Contexto e diagnóstico:
• Em 2016, a Carta de Brasília representou a defesa da classe trabalhadora durante a crise política.
• 10 anos depois, a crise se agravou, e atingiu soberania e democracia.
• Aumentaram ameaças como a Lei 13.467/17, que institucionalizou a sindicatofobia e enfraqueceu o sindicalismo.
• A Reforma Trabalhista aprofundou desigualdades, desmantelou o Direito Coletivo e precarizou as condições de trabalho.
• Escândalos nos três poderes e crise ética alimentam desconfiança pública.
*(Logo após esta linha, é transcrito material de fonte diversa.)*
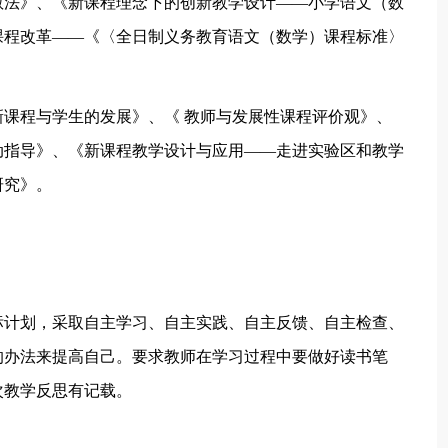
教法》、《新课程理念下的创新教学设计——小学语文（数
课程改革——《〈全日制义务教育语文（数学）课程标准〉
课程与学生的发展》、《 教师与发展性课程评价观》、
动指导》、《新课程教学设计与应用——走进实验区和教学
研究》。
标计划，采取自主学习、自主实践、自主反馈、自主检查、
的办法来提高自己。要求教师在学习过程中要做好读书笔
次教学反思有记载。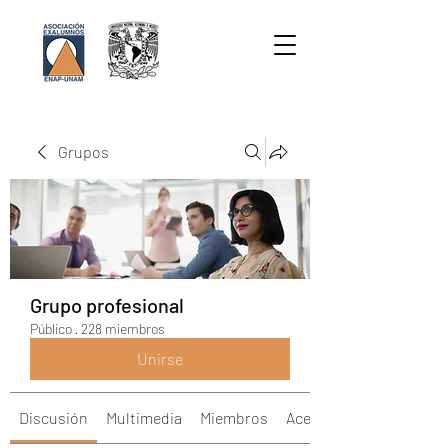
Grupos
Grupo profesional
Público
·
228 miembros
Unirse
Discusión
Multimedia
Miembros
Acerca de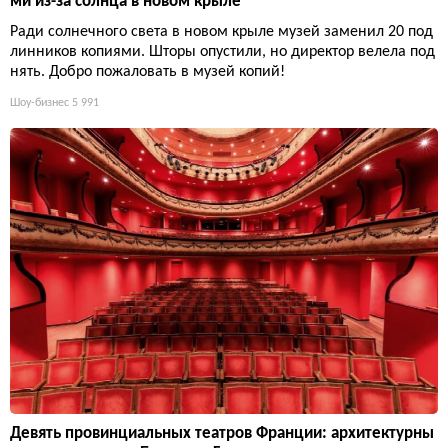
ми из-за солнца в новом крыле
Ради солнечного света в новом крыле музей заменил 20 под
линников копиями. Шторы опустили, но директор велела под
нять. Добро пожаловать в музей копий!
Шоу-бизнес
5 991
Девять провинциальных театров Франции: архитектурны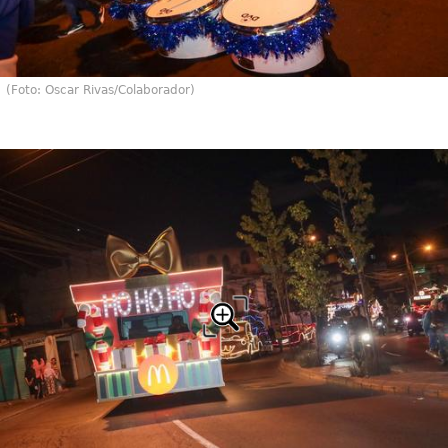
(Foto: Oscar Rivas/Colaborador)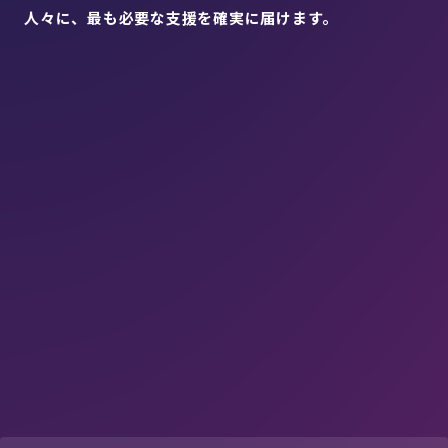
人々に、最も必要な支援を確実に届けます。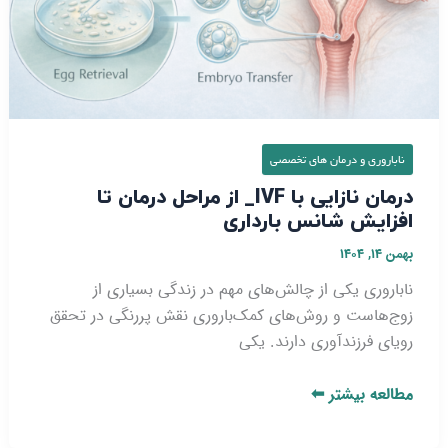
ناباروری و درمان‌ های تخصصی
درمان نازایی با IVF_ از مراحل درمان تا
افزایش شانس بارداری
بهمن ۱۴, ۱۴۰۴
ناباروری یکی از چالش‌های مهم در زندگی بسیاری از
زوج‌هاست و روش‌های کمک‌باروری نقش پررنگی در تحقق
رویای فرزندآوری دارند. یکی
مطالعه بیشتر ⬅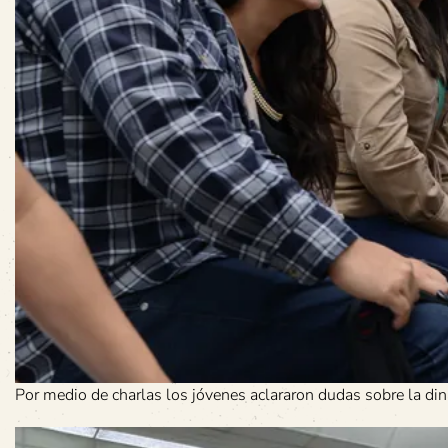
Por medio de charlas los jóvenes aclararon dudas sobre la din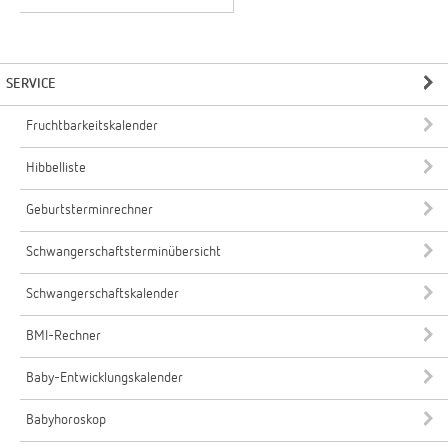
SERVICE
Fruchtbarkeitskalender
Hibbelliste
Geburtsterminrechner
Schwangerschaftsterminübersicht
Schwangerschaftskalender
BMI-Rechner
Baby-Entwicklungskalender
Babyhoroskop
• Desinformação e manipulação ameaçam soberania e controle sobre recursos nacionais.
Objetivos e propostas:
• Fortalecer educação contra hegemônica e resistência sindical.
• Atualizar programa de defesa e consolidar a Carta de Luziânia.
• Intervir na eleição de 2026, exigindo compromisso com revisão de reformas regressivas.
• Exigir contrapartidas sociais na indústria 4.0, como redução de jornada e proteção ao trabalhador.
• Promover justiça de gênero, raça e renovação geracional na luta sindical.
• Celebrar conquistas como autonomia energética e projetos de sustentabilidade.
• Enfrentar ameaças desenvolvimento baseado na soberania, democracia e justiça social.